No other government action is so lacking in scrutiny. Those charged with crimes have more rights than families whose school has received a poor Ofsted judgment, and all evidently for the convenience of the DfE.

It is hard to see how the DfE’s academisation policy meets the UK’s commitment to the United Nations declaration on the rights of children, which states that children have the right to consultation on decisions that affect their lives. But rights notwithstanding, picking a trust for a school in a meeting in a regional  office or on a Teams call is simply a bad way to make decisions.

Before proposals are made, DfE staff should visit schools, talk to senior leaders, consult with trade unions and gather views of parents, carers and pupils.  In our case, the Department has accepted that it may not have got things right and are rethinking, though still without asking for parents’ views.

A more thoughtful and careful approach is also fairer to potential sponsors as it allows them to make a more informed decision about whether bringing a school into the trust is a good move.
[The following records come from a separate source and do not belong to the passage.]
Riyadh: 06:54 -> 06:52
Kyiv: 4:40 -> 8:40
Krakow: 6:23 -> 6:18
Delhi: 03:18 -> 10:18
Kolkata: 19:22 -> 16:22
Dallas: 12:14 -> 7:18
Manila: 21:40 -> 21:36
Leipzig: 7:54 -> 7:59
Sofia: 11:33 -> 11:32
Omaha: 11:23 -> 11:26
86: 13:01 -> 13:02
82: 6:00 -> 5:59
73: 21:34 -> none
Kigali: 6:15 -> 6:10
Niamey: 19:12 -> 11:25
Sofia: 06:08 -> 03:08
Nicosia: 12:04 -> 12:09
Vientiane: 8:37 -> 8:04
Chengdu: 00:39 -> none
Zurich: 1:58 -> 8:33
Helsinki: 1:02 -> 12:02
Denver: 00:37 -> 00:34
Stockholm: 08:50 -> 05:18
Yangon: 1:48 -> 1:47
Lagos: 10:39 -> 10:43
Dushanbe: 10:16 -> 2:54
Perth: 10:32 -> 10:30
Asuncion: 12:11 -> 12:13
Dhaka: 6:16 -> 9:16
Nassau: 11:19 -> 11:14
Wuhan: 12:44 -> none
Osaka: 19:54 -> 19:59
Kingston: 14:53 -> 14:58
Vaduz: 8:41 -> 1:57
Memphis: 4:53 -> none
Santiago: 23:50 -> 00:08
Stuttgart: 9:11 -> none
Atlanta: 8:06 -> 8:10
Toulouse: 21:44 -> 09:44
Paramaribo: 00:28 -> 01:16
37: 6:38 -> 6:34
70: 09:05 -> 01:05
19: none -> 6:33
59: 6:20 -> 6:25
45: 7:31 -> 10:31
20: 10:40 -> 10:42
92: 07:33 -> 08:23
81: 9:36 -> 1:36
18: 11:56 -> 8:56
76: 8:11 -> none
The 2010 Academy Act sets out a legal framework for the DfE to follow.  The department says the act does not require them to consult with school leaders or families following Ofsted downgrades. But the regional directors’ guidance is an operational policy that could and should go beyond the legal minimum.

Trust leaders say transparency is also lacking from DfE decision making about schools that are already academies. Clearly, there is a culture that places expediency above all else. This models a lack of care and undermines schools’ efforts to engage parents in other important decisions. It needs to change, and a good place to start would be a consultation on the new guidance itself.

Parents’ and carers’ priorities about what makes a good trust differ from officials’, and there should be no second-class families when it comes to that.